PO-01-242 COMMON GENETIC VARIANTS OF THE CARDIAC SODIUM CHANNEL ALTER PATIENT RESPONSE TO CLASS 1B ANTIARRHYTHMICS

Abstract

Several common variants have been identified in SCN5A, which encodes the cardiac Na+ channel α-subunit Nav1.5 and is targeted by class I antiarrhythmics. Lidocaine and its analog mexiletine both have a primary amine that blocks Na+ current. While lidocaine is highly effective in terminating ventricular tachycardia after acute myocardial infarction, mexiletine has been shown to prevent arrhythmia induction in only ∼20% of patients. We aim to test the hypothesis that common SCN5A polymorphisms exhibit an altered pharmacological response to class 1b antiarrhythmics. We investigate four common polymorphisms: R34C, S524Y, H558R, and S1103Y. Recombinant DNA, where the regulatory β1-subunit is connected to Nav1.5 (WT or variant) through a pIRES sequence to ensure co-expression of both proteins, is transfected into HEK293 cells. Automated planar patch clamp is used to record peak Na+ current and measure tonic and use-dependent mexiletine and lidocaine block. The mexiletine dose-response curves for S1103Y (IC50 = 57.2 ± 14.3μM; 13.4 ± 2.7μM; 7.8 ± 1.3μM at 0, 10 and 20Hz) show a substantial left shift compared to WT (IC50 = 148.6 ± 27.8μM; 31.7 ± 4.4μM; 16. 8 ± 2μM). The other variants show a slight right shift. These results imply enhanced mexiletine interaction with S1103Y, while R34C, S524Y and H558R do not significantly affect drug binding. The lidocaine dose-response curves for H558R (IC50 = 75.6 ± 16.6μM) exhibit a substantial left shift compared to WT (IC50 = 136.1 ± 33.9μM) at 0Hz. The difference is not observed at 10 and 20 Hz, suggesting a predominant effect on tonic block for H558R. Other variants do not show a significantly altered response. Lidocaine is lipid-soluble and can interact with the Nav1.5 pore via a hydrophobic pathway block of the channel.
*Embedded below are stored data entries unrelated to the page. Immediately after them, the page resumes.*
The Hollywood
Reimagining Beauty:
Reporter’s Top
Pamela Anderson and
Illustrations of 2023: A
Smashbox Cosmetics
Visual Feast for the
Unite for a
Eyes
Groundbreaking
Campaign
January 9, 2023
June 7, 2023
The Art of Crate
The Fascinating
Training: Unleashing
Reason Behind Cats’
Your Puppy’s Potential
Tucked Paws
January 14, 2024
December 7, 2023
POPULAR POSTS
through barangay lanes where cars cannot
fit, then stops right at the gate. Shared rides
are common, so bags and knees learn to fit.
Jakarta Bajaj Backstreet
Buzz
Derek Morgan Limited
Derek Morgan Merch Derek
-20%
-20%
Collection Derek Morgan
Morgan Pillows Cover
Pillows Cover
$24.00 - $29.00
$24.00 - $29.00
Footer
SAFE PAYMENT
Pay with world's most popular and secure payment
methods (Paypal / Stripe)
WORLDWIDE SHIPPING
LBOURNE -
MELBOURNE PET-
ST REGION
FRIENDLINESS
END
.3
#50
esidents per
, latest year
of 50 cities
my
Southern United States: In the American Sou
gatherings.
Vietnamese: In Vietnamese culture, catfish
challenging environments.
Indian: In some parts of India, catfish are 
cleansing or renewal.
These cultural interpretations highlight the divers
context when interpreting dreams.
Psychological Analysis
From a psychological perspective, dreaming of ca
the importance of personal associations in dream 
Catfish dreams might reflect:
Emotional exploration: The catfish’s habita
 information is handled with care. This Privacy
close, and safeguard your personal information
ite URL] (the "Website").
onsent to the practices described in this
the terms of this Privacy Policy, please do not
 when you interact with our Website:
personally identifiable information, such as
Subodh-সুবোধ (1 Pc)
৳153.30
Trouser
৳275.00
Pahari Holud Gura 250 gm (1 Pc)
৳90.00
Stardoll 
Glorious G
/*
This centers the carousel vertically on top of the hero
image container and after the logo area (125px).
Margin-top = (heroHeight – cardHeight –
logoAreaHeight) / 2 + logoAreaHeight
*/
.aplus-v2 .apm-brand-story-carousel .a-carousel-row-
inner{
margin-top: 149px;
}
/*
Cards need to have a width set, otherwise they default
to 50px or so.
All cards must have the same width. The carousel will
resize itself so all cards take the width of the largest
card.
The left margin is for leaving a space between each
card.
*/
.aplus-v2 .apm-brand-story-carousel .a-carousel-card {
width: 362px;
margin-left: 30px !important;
The more hydrophilic mexiletine displays a drug-receptor interaction that depends on the state of the channel. Thus, as Na+ current kinetics are altered in different variants, so is the drug interaction with the channel. The S1103Y polymorphism is found almost exclusively in Afro-descendent populations and is present in 13% of black patients, traditionally underrepresented in clinical trials. H558R is present in nearly 20% of the general population, across all ethnicities. A stronger tonic or use-dependent response to each drug would imply that these patients would respond differently to its prescription.